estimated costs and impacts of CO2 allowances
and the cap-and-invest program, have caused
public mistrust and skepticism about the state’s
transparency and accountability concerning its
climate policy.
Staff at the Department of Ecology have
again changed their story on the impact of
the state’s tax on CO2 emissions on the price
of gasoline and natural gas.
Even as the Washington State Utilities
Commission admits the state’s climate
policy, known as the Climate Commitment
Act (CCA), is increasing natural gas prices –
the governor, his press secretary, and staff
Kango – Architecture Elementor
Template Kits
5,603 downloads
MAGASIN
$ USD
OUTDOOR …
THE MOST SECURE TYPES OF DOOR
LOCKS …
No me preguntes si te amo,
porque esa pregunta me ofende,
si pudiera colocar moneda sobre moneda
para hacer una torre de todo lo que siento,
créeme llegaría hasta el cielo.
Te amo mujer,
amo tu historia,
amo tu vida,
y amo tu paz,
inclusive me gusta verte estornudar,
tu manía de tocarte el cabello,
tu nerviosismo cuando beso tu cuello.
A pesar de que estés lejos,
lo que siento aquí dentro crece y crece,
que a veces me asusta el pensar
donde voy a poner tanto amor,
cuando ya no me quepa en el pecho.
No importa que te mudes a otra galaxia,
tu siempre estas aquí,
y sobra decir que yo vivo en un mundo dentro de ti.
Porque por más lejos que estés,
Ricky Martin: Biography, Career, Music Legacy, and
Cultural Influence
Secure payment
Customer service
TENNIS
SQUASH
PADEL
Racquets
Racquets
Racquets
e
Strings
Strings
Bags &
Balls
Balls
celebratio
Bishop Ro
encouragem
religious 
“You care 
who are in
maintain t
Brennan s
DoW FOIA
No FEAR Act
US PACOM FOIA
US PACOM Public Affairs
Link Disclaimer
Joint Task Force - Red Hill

# # # #

* **EXERCISE AIM**
Retype each line of the listing exactly as it was given above.

* **RESPONSE**
estimated costs and impacts of CO2 allowances
and the cap-and-invest program, have caused
public mistrust and skepticism about the state’s
transparency and accountability concerning its
climate policy.
Staff at the Department of Ecology have
again changed their story on the impact of
the state’s tax on CO2 emissions on the price
of gasoline and natural gas.
Even as the Washington State Utilities
Commission admits the state’s climate
policy, known as the Climate Commitment
Act (CCA), is increasing natural gas prices –
the governor, his press secretary, and staff
Kango – Architecture Elementor
Template Kits
5,603 downloads
MAGASIN
$ USD
OUTDOOR …
THE MOST SECURE TYPES OF DOOR
LOCKS …
No me preguntes si te amo,
porque esa pregunta me ofende,
si pudiera colocar moneda sobre moneda
para hacer una torre de todo lo que siento,
créeme llegaría hasta el cielo.
Te amo mujer,
amo tu historia,
amo tu vida,
y amo tu paz,
inclusive me gusta verte estornudar,
tu manía de tocarte el cabello,
tu nerviosismo cuando beso tu cuello.
A pesar de que estés lejos,
lo que siento aquí dentro crece y crece,
que a veces me asusta el pensar
donde voy a poner tanto amor,
cuando ya no me quepa en el pecho.
No importa que te mudes a otra galaxia,
tu siempre estas aquí,
y sobra decir que yo vivo en un mundo dentro de ti.
Porque por más lejos que estés,
Ricky Martin: Biography, Career, Music Legacy, and
Cultural Influence
Secure payment
Customer service
TENNIS
SQUASH
PADEL
Racquets
Racquets
Racquets
e
Strings
Strings
Bags &
Balls
Balls
celebratio
Bishop Ro
encouragem
religious 
“You care 
who are in
maintain t
Brennan s
DoW FOIA
No FEAR Act
US PACOM FOIA
US PACOM Public Affairs
Link Disclaimer
Joint Task Force - Red Hill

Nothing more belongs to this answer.